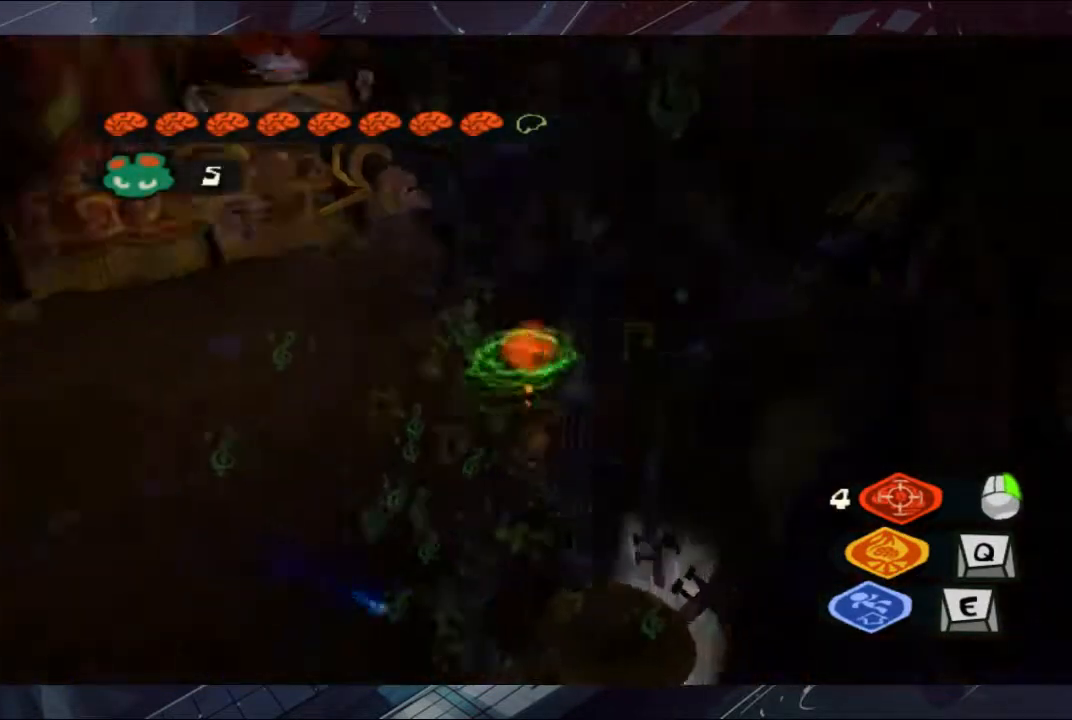
{"dt_ms": 500, "buttons": [], "left_stick": "center", "right_stick": "center", "button_events": []}
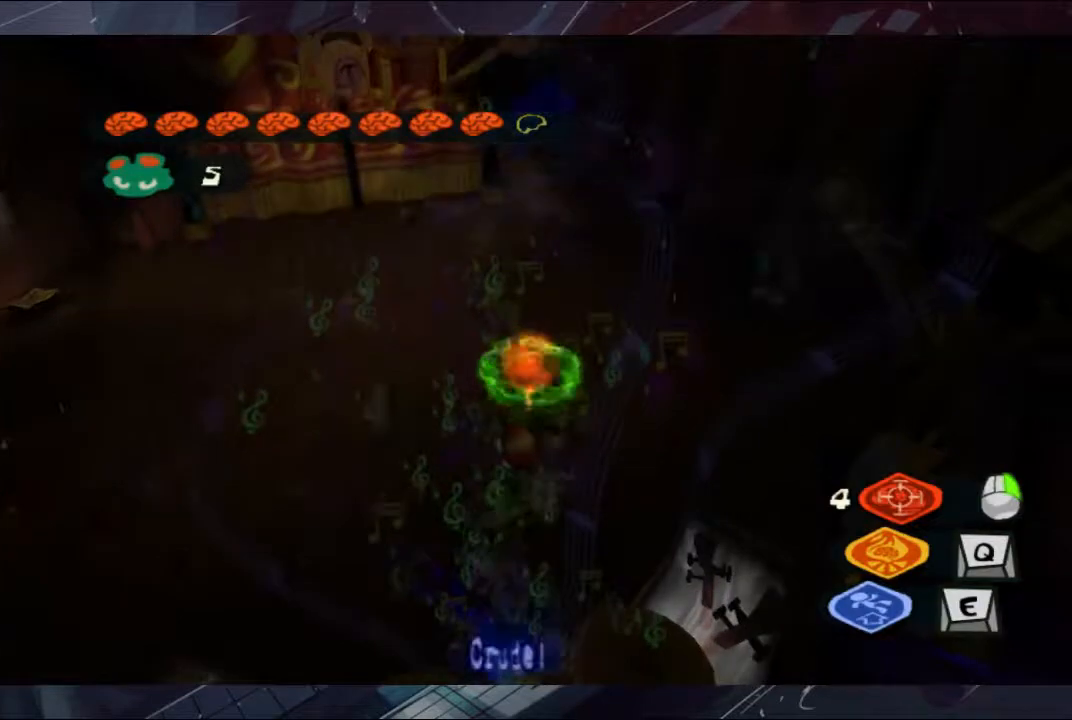
{"dt_ms": 500, "buttons": [], "left_stick": "up-left", "right_stick": "center", "button_events": []}
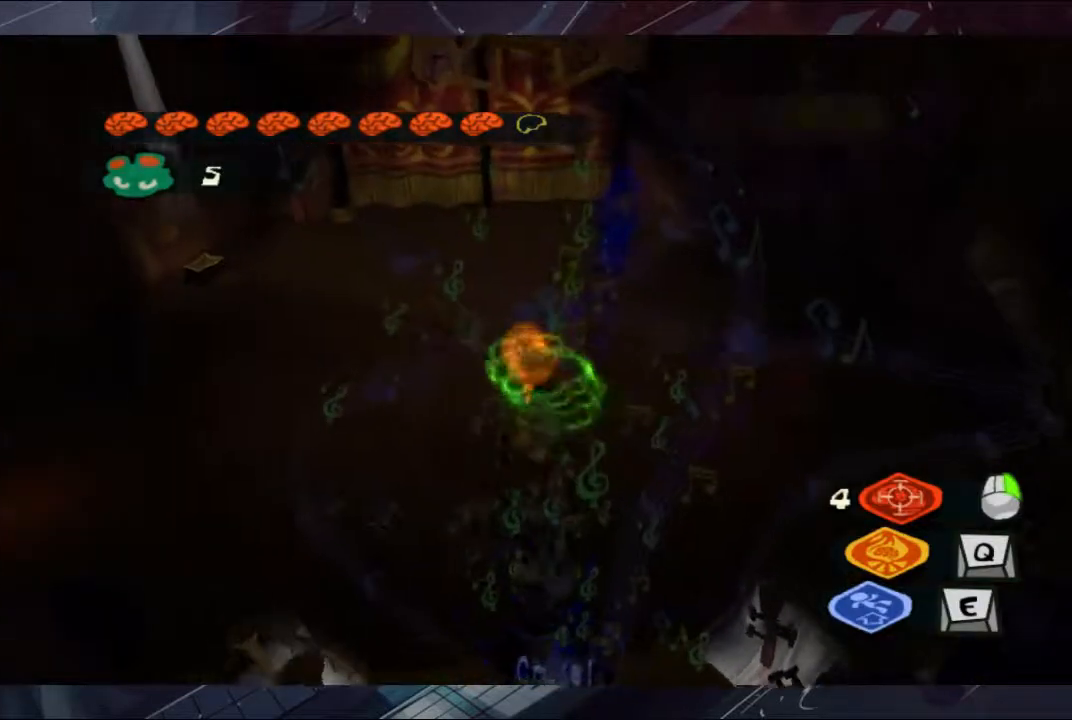
{"dt_ms": 500, "buttons": [], "left_stick": "center", "right_stick": "center", "button_events": []}
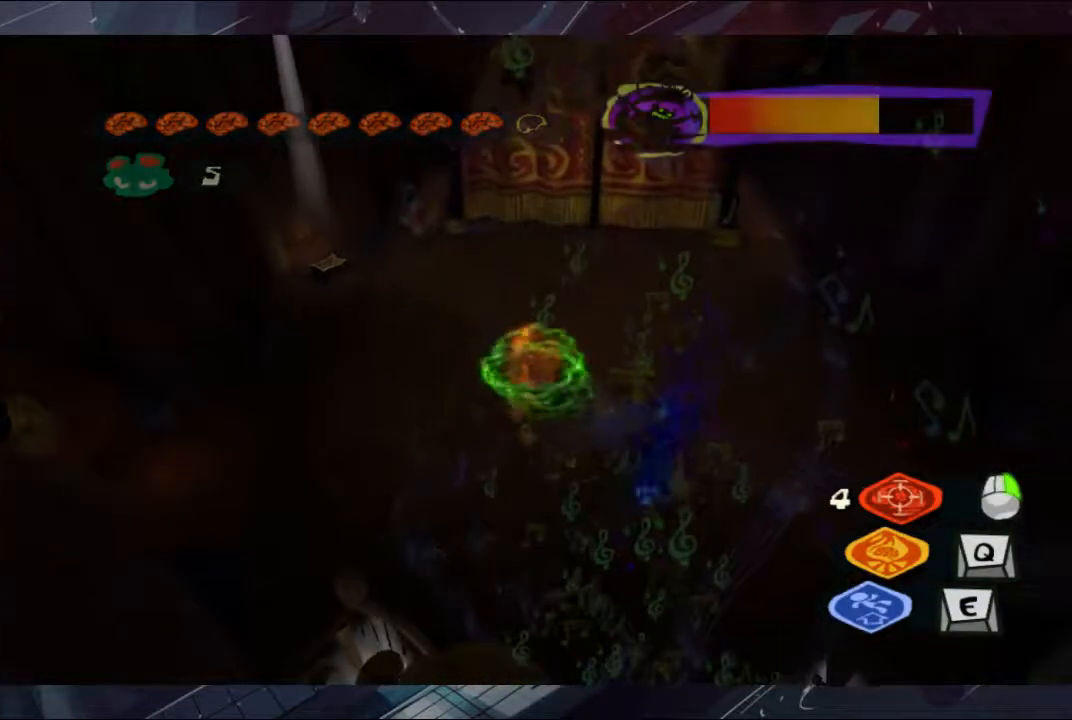
{"dt_ms": 500, "buttons": [], "left_stick": "right", "right_stick": "center", "button_events": []}
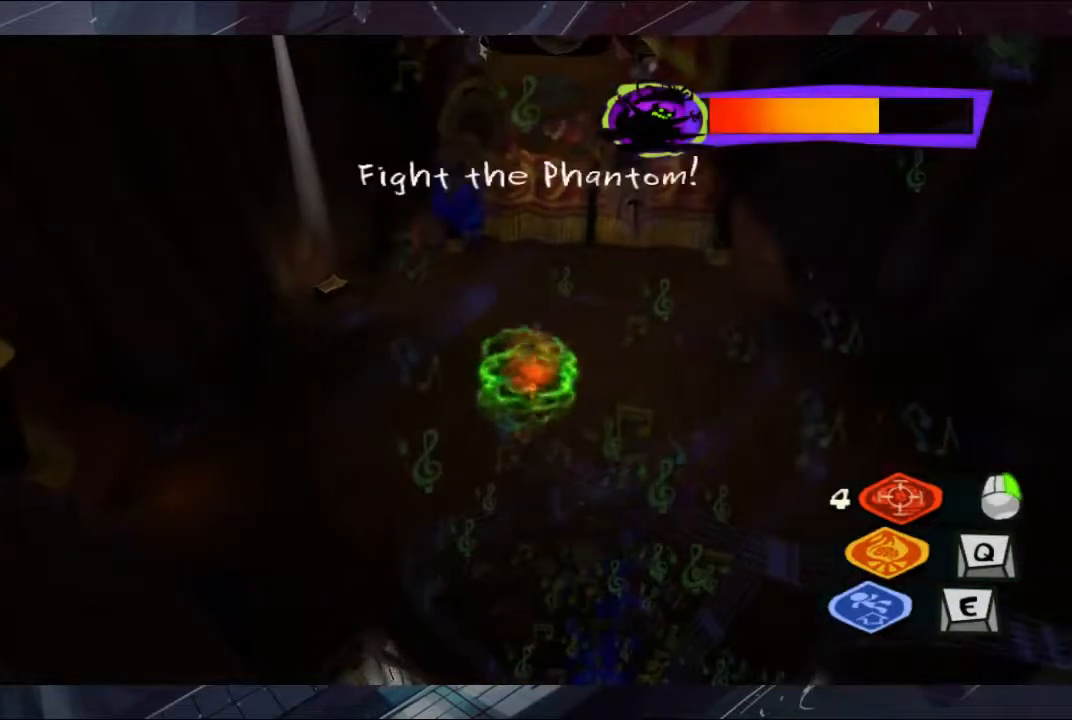
{"dt_ms": 500, "buttons": [], "left_stick": "right", "right_stick": "center", "button_events": []}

* * * *

# YOUR INSTRUCTIONS
The answer must repeat every record exactly, with all pictures left out.

# YOUR RESPONSE
{"dt_ms": 500, "buttons": [], "left_stick": "center", "right_stick": "center", "button_events": []}
{"dt_ms": 500, "buttons": [], "left_stick": "up-left", "right_stick": "center", "button_events": []}
{"dt_ms": 500, "buttons": [], "left_stick": "center", "right_stick": "center", "button_events": []}
{"dt_ms": 500, "buttons": [], "left_stick": "right", "right_stick": "center", "button_events": []}
{"dt_ms": 500, "buttons": [], "left_stick": "right", "right_stick": "center", "button_events": []}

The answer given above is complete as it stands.